SOURCE EXTRACT:
A tattooed brunette in a ripped shirt climbed onstage. She writhed on the floor, smirking at the chic 6-foot-4 patron in the front row, then slapped her platform heels in his face like a whip.

“Woo hoo!” Mr. Charles hooted, tossing a cache of dollar bills onstage. He leaned over: “She looks like a movie star.”

Next up was a stern-looking Asian woman in a shimmering purple bikini. She lay on the stage and extended her right leg past her head, like something out of Cirque du Soleil. I noted out loud that she was a skilled contortionist.

“Exactly,” Mr. Charles said, then deadpanned: “And yet she still can’t manage a smile.” Points for talent, none for charisma: sashay away.

Watching this pageant of heterosexuality unfold next to the world’s pre-eminent drag queen was surreal, but it also made perfect sense. Mr. Charles is a world-class arbiter of the female form, and, like the pole dancers, he commands an audience with little more than attitude. And yet his presence seemed to destabilize his surroundings, with its raunchy exchange of butt shimmies and dollar bills. Was this all part of the “hoax”?

GIVEN DATA:
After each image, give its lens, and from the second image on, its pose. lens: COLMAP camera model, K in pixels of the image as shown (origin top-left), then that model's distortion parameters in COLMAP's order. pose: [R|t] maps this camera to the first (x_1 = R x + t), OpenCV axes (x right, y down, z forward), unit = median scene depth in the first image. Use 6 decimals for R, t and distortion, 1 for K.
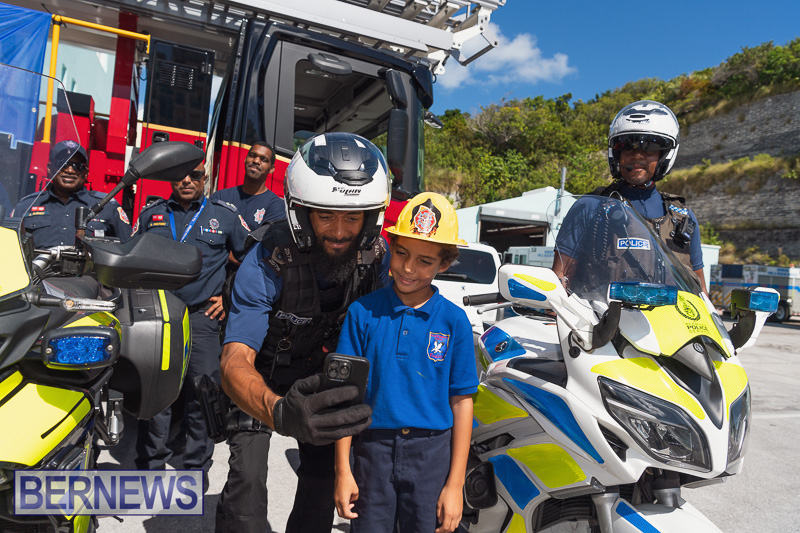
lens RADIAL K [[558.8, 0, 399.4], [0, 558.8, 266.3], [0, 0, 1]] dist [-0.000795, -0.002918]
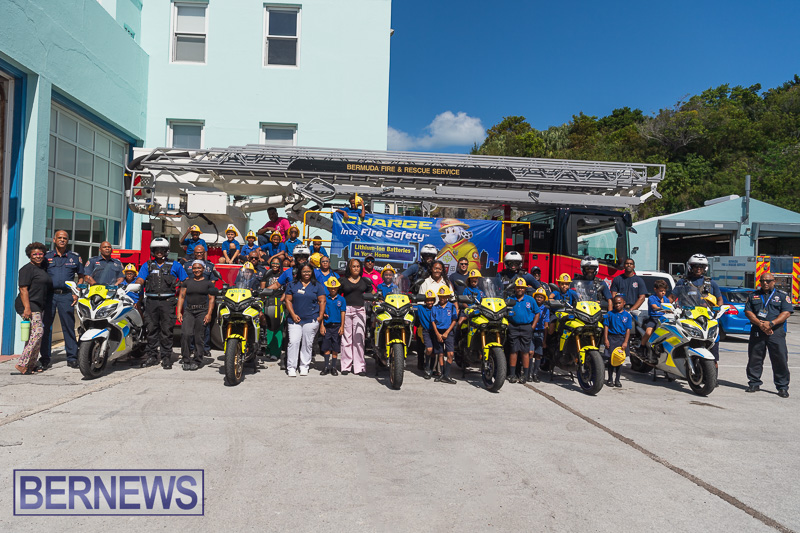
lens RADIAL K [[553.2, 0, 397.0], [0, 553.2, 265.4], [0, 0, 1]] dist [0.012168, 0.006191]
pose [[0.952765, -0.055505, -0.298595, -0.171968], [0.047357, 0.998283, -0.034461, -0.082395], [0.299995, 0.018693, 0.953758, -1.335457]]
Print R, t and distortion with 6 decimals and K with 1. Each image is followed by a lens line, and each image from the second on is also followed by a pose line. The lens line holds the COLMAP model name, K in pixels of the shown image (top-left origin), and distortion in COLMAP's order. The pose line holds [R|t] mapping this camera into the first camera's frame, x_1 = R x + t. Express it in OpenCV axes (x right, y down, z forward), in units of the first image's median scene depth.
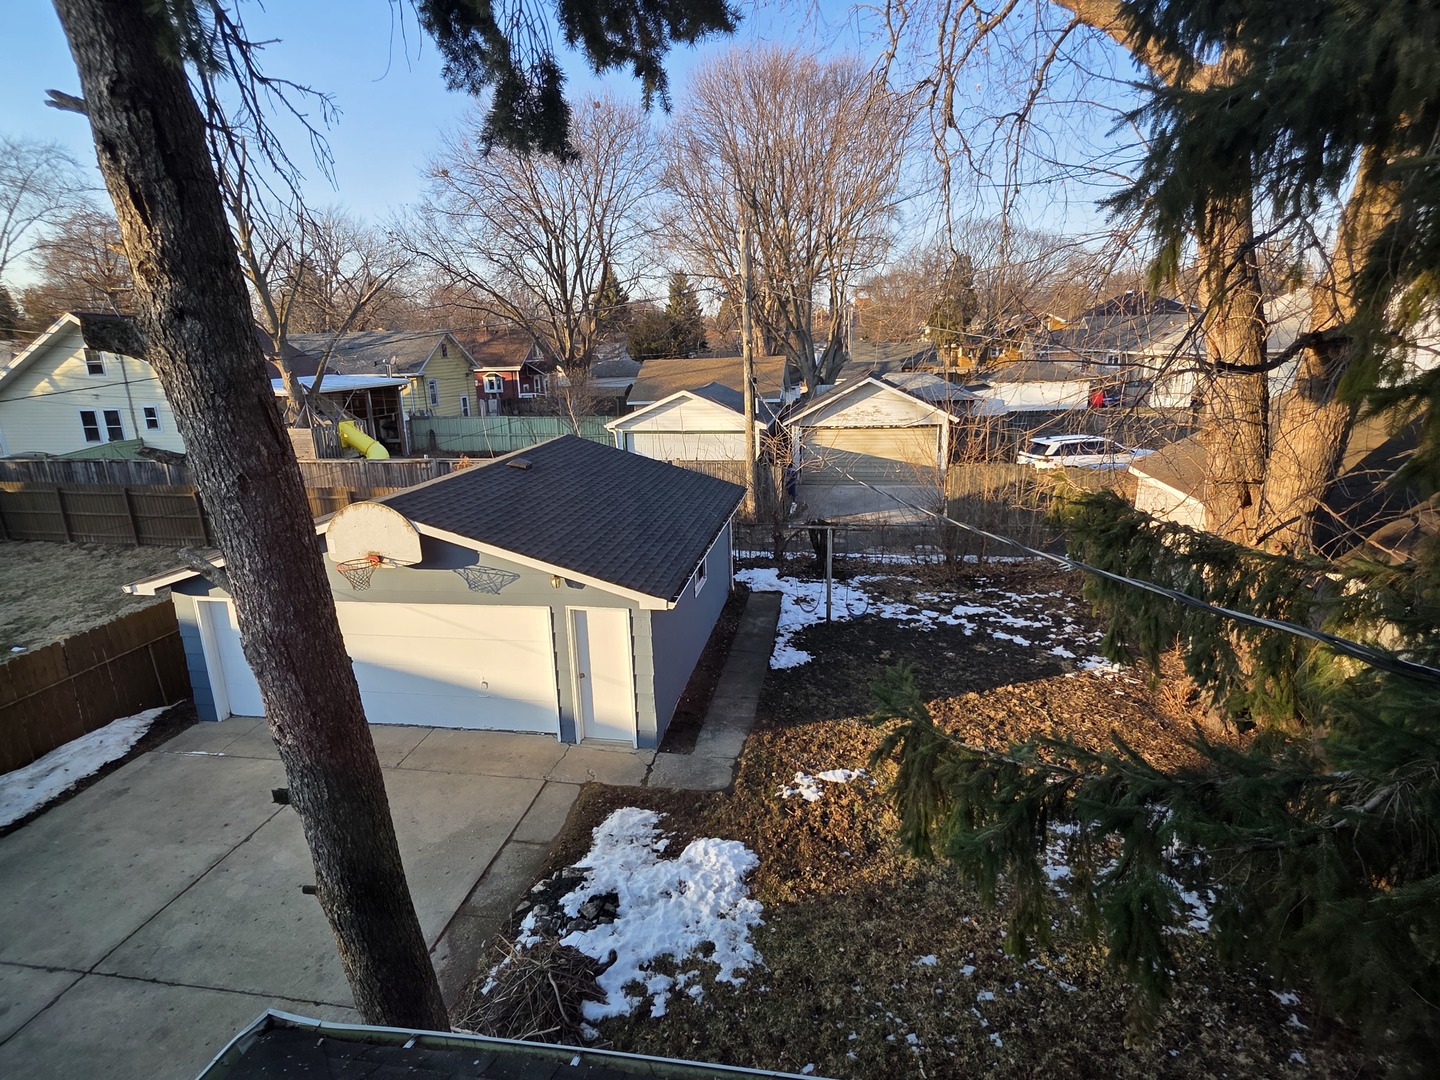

---

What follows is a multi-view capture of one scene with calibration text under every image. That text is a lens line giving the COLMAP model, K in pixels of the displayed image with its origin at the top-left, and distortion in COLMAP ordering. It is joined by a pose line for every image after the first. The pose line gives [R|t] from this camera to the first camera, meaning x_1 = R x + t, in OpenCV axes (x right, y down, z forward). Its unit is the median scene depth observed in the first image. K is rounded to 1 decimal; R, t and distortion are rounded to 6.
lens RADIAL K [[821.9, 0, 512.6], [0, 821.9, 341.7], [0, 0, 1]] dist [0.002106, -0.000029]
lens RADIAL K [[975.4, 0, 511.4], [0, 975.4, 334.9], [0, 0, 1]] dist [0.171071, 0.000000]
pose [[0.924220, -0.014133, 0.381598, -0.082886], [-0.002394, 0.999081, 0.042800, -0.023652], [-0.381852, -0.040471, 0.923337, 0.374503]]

...

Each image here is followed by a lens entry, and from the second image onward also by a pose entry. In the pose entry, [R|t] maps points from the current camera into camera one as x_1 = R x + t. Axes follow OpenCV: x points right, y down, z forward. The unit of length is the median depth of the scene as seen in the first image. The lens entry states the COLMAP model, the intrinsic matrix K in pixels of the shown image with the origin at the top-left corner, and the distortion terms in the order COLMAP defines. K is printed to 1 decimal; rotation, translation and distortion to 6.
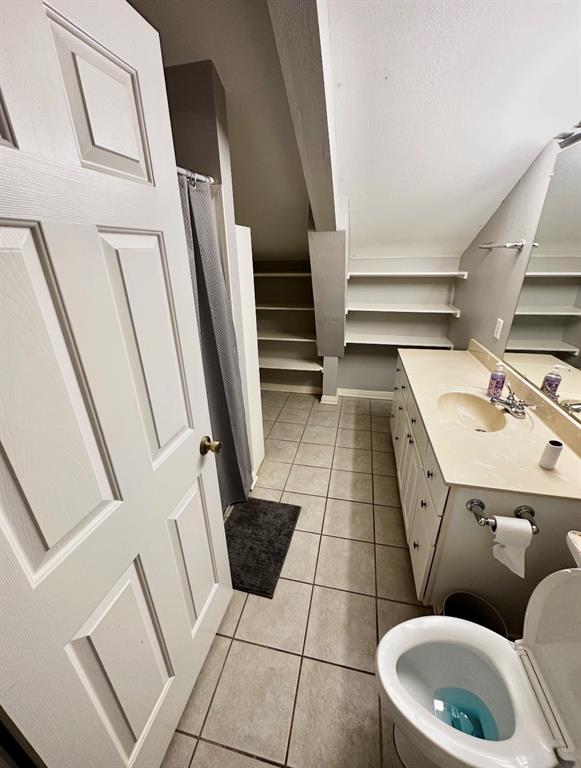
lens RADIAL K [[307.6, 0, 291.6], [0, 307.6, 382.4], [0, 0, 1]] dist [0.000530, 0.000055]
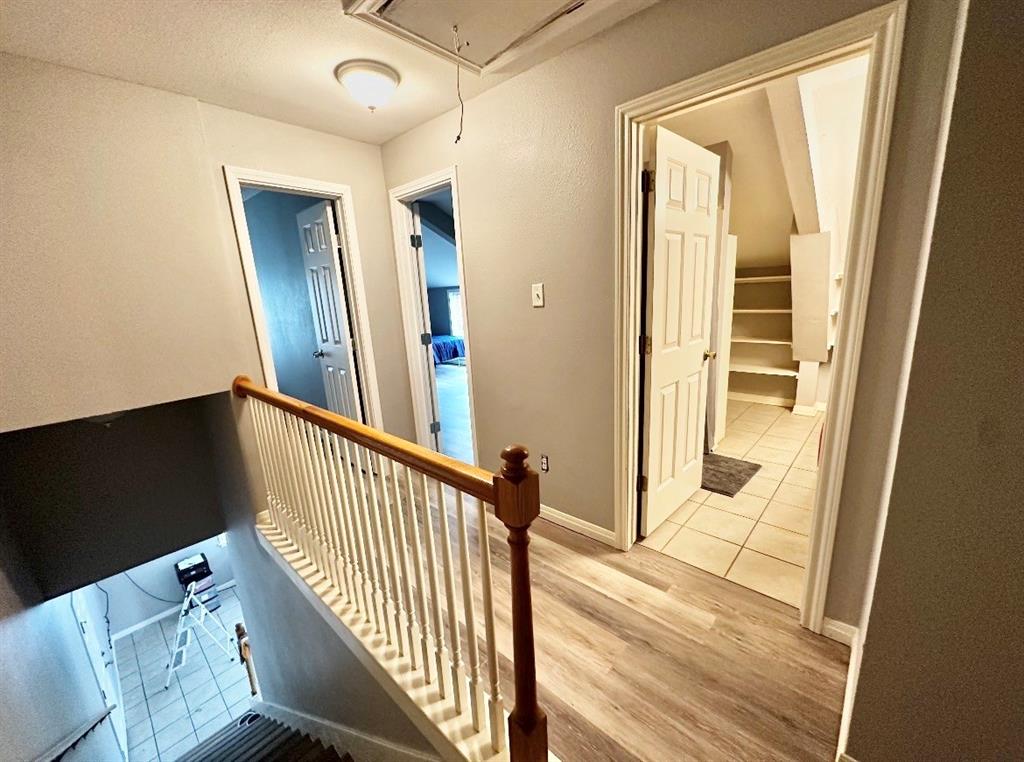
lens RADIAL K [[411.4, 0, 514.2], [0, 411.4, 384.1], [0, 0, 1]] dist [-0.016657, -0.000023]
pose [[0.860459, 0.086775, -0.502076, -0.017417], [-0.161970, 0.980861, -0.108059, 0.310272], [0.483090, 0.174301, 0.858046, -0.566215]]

ACTIVITIES:
a) Reproduce the passage about Mr. Charles, starting with "A tattooed brunette" and going on through "like a whip.".
b) Recast the entries starting with the line with "After each image, give" and going on through the line with "0.018693, 0.953758, -1.335457]]" as a JSON list of strings, one per line, with both end lines included and blank lines skipped. Leave the pictures out of the answer.

REPLIES:
a)
A tattooed brunette in a ripped shirt climbed onstage. She writhed on the floor, smirking at the chic 6-foot-4 patron in the front row, then slapped her platform heels in his face like a whip.

b)
[
  "After each image, give its lens, and from the second image on, its pose. lens: COLMAP camera model, K in pixels of the image as shown (origin top-left), then that model's distortion parameters in COLMAP's order. pose: [R|t] maps this camera to the first (x_1 = R x + t), OpenCV axes (x right, y down, z forward), unit = median scene depth in the first image. Use 6 decimals for R, t and distortion, 1 for K.",
  "lens RADIAL K [[558.8, 0, 399.4], [0, 558.8, 266.3], [0, 0, 1]] dist [-0.000795, -0.002918]",
  "lens RADIAL K [[553.2, 0, 397.0], [0, 553.2, 265.4], [0, 0, 1]] dist [0.012168, 0.006191]",
  "pose [[0.952765, -0.055505, -0.298595, -0.171968], [0.047357, 0.998283, -0.034461, -0.082395], [0.299995, 0.018693, 0.953758, -1.335457]]"
]